■ What you are asked to do ■
Locate each line of the material below that contains the word "Which", and copy those lines out in full. Uppercase and lowercase letters count as different.

(Rendered chart images)

/---

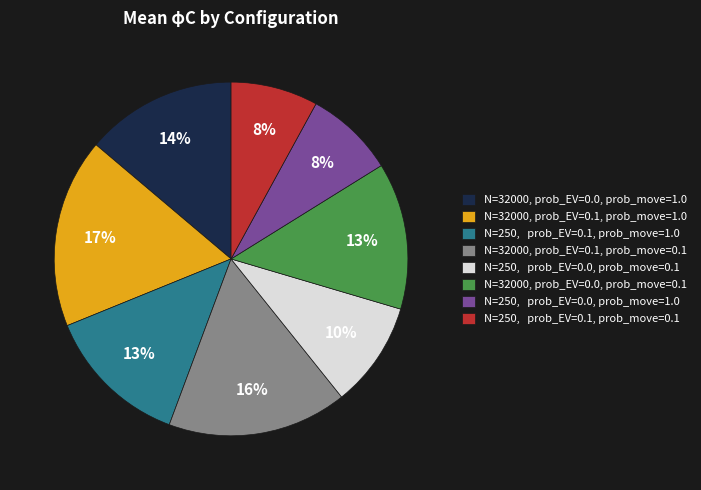

How many slices are in this pie chart?

8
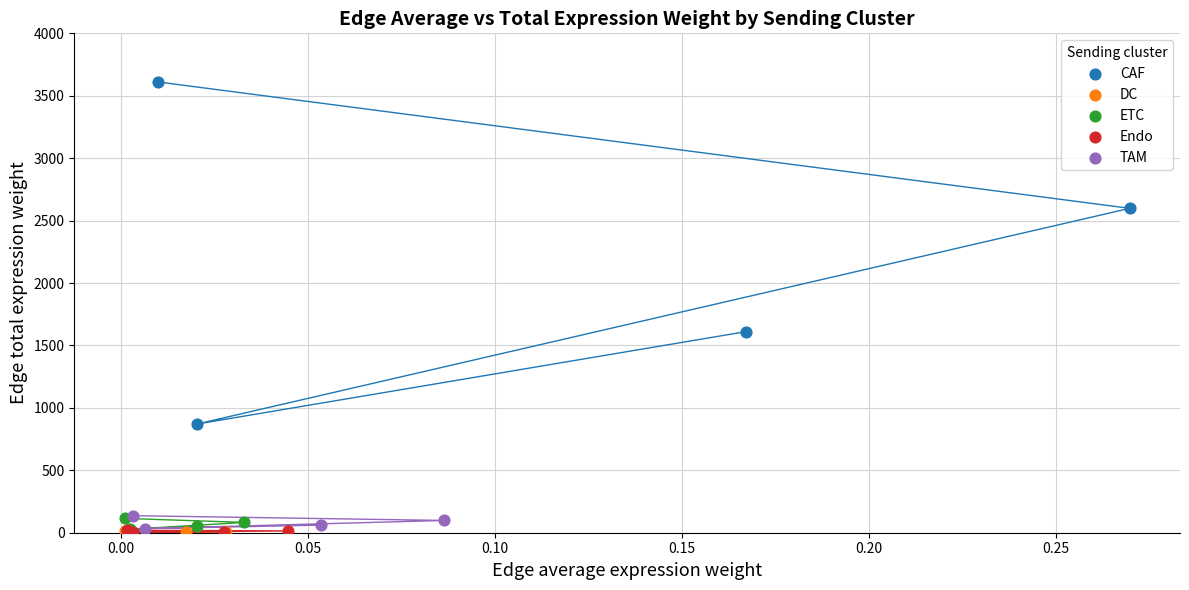

Which series reaches the maximum Y coordinate?

CAF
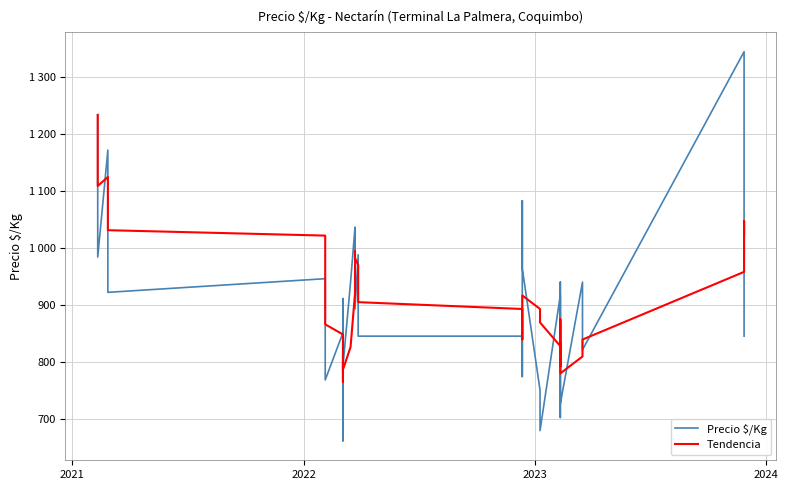

The Tendencia series shows 606.8 at 5. True or false?

False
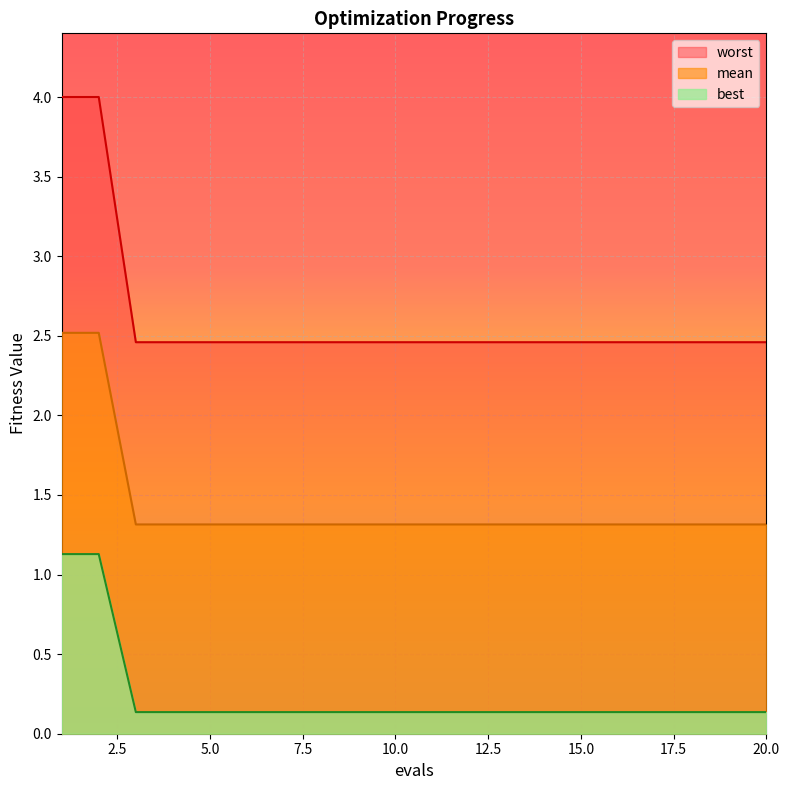

What is the difference between the maximum and minimum values in the worst series?

1.5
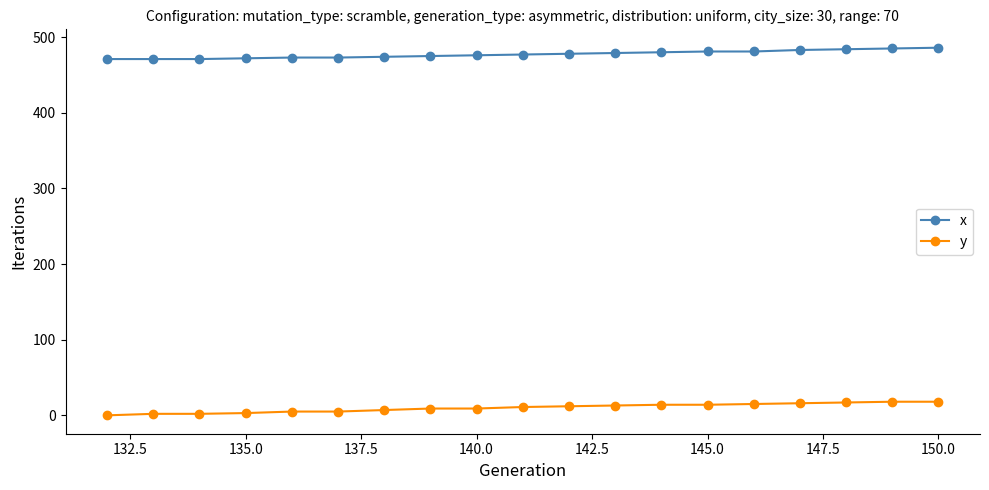

Which series has the largest range (max minus min)?

y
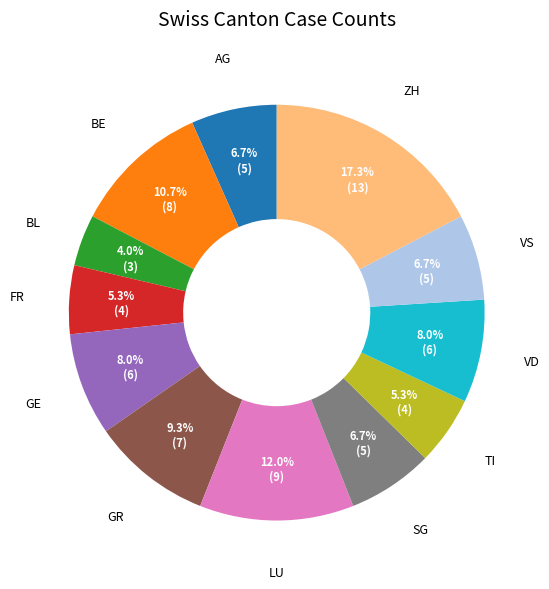

To the nearest percent, what is the combined percentage of FR and SG?

12%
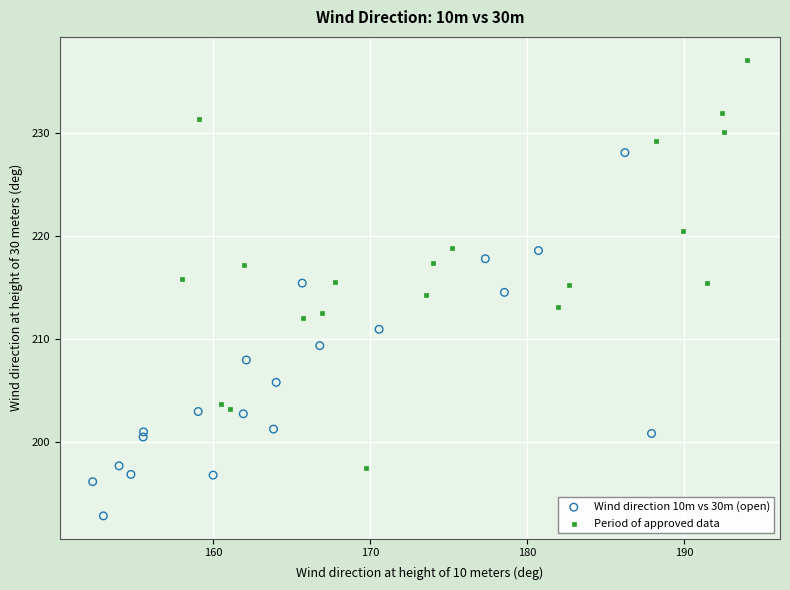

Which series contains the highest Y value?

Period of approved data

\---

■ Response to this task ■
Which series reaches the maximum Y coordinate?
Which series has the largest range (max minus min)?
Which series contains the highest Y value?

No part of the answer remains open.